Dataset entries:
※
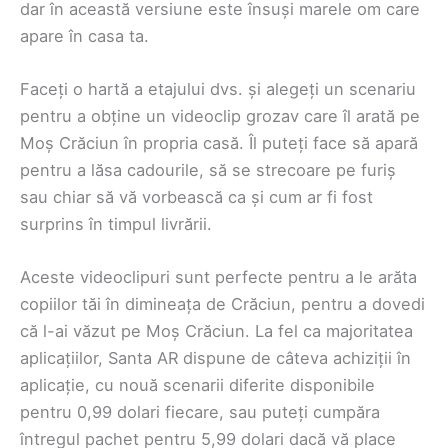
dar în această versiune este însuși marele om care
apare în casa ta.
Faceți o hartă a etajului dvs. și alegeți un scenariu
pentru a obține un videoclip grozav care îl arată pe
Moș Crăciun în propria casă. Îl puteți face să apară
pentru a lăsa cadourile, să se strecoare pe furiș
sau chiar să vă vorbească ca și cum ar fi fost
surprins în timpul livrării.
Aceste videoclipuri sunt perfecte pentru a le arăta
copiilor tăi în dimineața de Crăciun, pentru a dovedi
că l-ai văzut pe Moș Crăciun. La fel ca majoritatea
aplicațiilor, Santa AR dispune de câteva achiziții în
aplicație, cu nouă scenarii diferite disponibile
pentru 0,99 dolari fiecare, sau puteți cumpăra
întregul pachet pentru 5,99 dolari dacă vă place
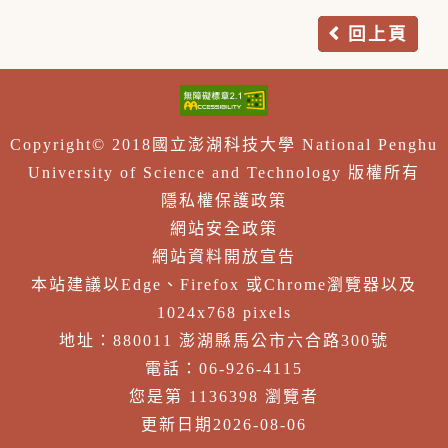
回上頁
Copyright© 2018國立澎湖科技大學 National Penghu
University of Science and Technology 版權所有
隱私權保護政策
網站安全政策
網站資料開放宣告
本站建議以Edge、Firefox 或Chrome瀏覽器以及
1024x768 pixels
地址：880011 澎湖縣馬公市六合路300號
電話：06-926-4115
您是第 1136398 瀏覽者
更新日期2026-08-06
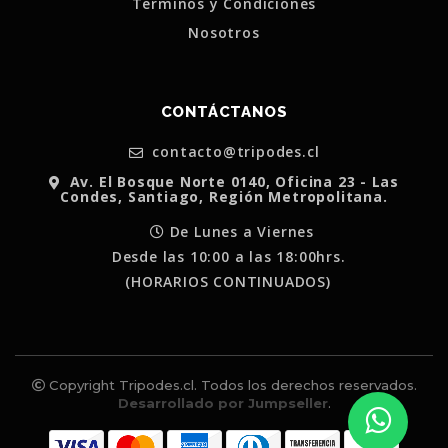
Terminos y Condiciones
Nosotros
CONTÁCTANOS
contacto@tripodes.cl
Av. El Bosque Norte 0140, Oficina 23 - Las
Condes, Santiago, Región Metropolitana.
De Lunes a Viernes
Desde las 10:00 a las 18:00hrs.
(HORARIOS CONTINUADOS)
Copyright Tripodes.cl. Todos los derechos reservados.
Desarrollado por Jumpseller
.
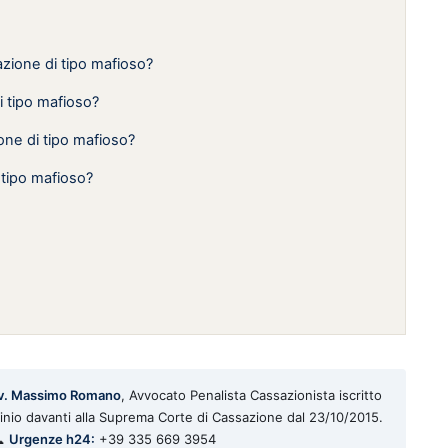
azione di tipo mafioso?
i tipo mafioso?
one di tipo mafioso?
 tipo mafioso?
v. Massimo Romano
, Avvocato Penalista Cassazionista iscritto
rocinio davanti alla Suprema Corte di Cassazione dal 23/10/2015.
📞
Urgenze h24:
+39 335 669 3954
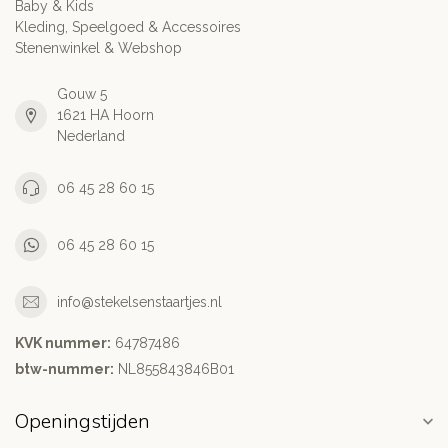
Baby & Kids
Kleding, Speelgoed & Accessoires
Stenenwinkel & Webshop
Gouw 5
1621 HA Hoorn
Nederland
06 45 28 60 15
06 45 28 60 15
info@stekelsenstaartjes.nl
KVK nummer:
64787486
btw-nummer:
NL855843846B01
Openingstijden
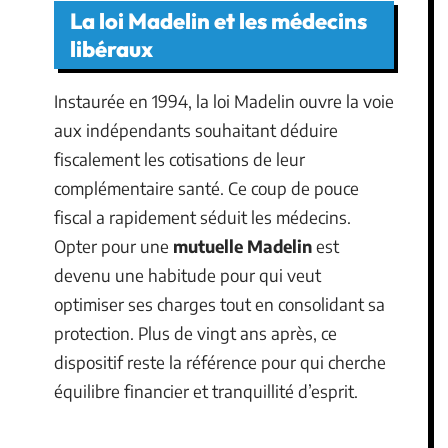
La loi Madelin et les médecins
libéraux
Instaurée en 1994, la loi Madelin ouvre la voie
aux indépendants souhaitant déduire
fiscalement les cotisations de leur
complémentaire santé. Ce coup de pouce
fiscal a rapidement séduit les médecins.
Opter pour une
mutuelle Madelin
est
devenu une habitude pour qui veut
optimiser ses charges tout en consolidant sa
protection. Plus de vingt ans après, ce
dispositif reste la référence pour qui cherche
équilibre financier et tranquillité d’esprit.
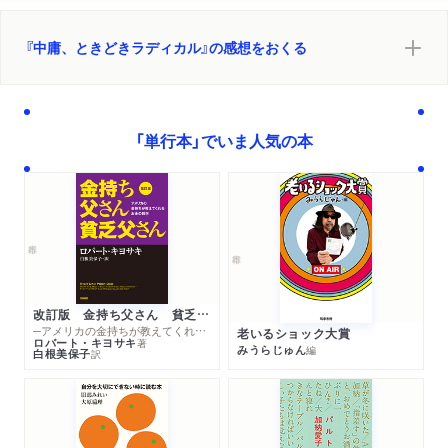
『中庸、ときどきラディカル』の感想をおくる
「単行本」でいま人気の本
改訂版 金持ち父さん 貧乏父さん
─アメリカの金持ちが教えてくれるお金の哲学
老いるショック大賞
ロバート・キヨサキ
著
みうらじゅん
編
白根美保子
訳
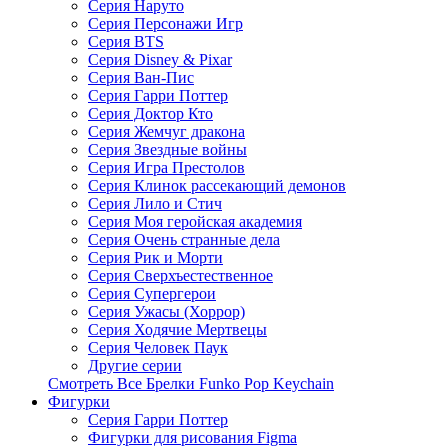
Серия Наруто
Серия Персонажи Игр
Серия BTS
Серия Disney & Pixar
Серия Ван-Пис
Серия Гарри Поттер
Серия Доктор Кто
Серия Жемчуг дракона
Серия Звездные войны
Серия Игра Престолов
Серия Клинок рассекающий демонов
Серия Лило и Стич
Серия Моя геройская академия
Серия Очень странные дела
Серия Рик и Морти
Серия Сверхъестественное
Серия Супергерои
Серия Ужасы (Хоррор)
Серия Ходячие Мертвецы
Серия Человек Паук
Другие серии
Смотреть Все Брелки Funko Pop Keychain
Фигурки
Серия Гарри Поттер
Фигурки для рисования Figma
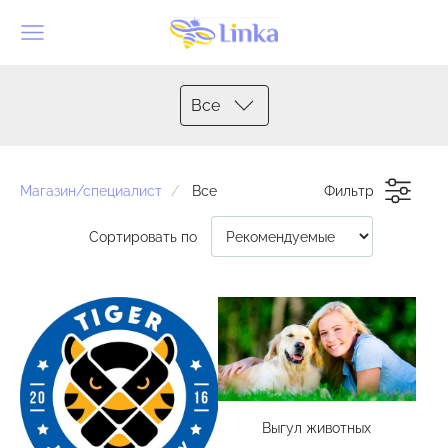
Все
Магазин/специалист
Все
Фильтр
Сортировать по
Выгул животных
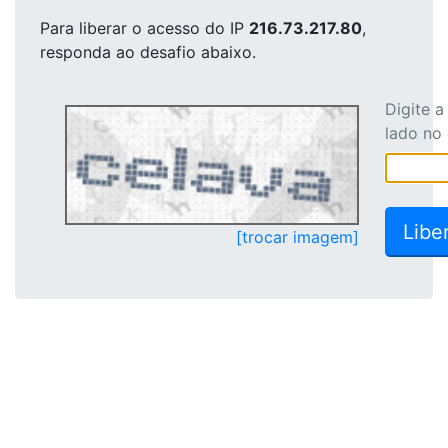
Para liberar o acesso
do IP
216.73.217.80
,
responda ao desafio abaixo.
Digite 
lado no
[trocar imagem]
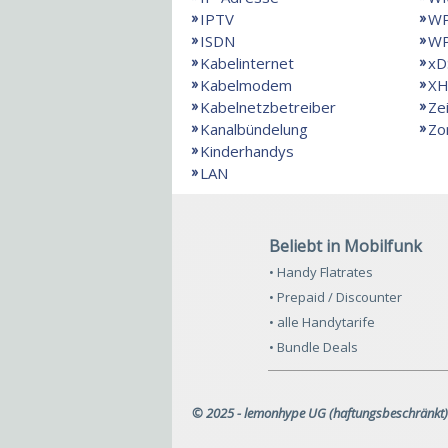
IPTV
W
ISDN
W
Kabelinternet
xD
Kabelmodem
X
Kabelnetzbetreiber
Ze
Kanalbündelung
Zo
Kinderhandys
LAN
Beliebt in Mobilfunk
• Handy Flatrates
• Prepaid / Discounter
• alle Handytarife
• Bundle Deals
© 2025 - lemonhype UG (haftungsbeschränkt)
※
Task goal: Locate the lines above that hold the word "mafioso". Show every one of them.

Answer to this problem:
azione di tipo mafioso?
i tipo mafioso?
one di tipo mafioso?
 tipo mafioso?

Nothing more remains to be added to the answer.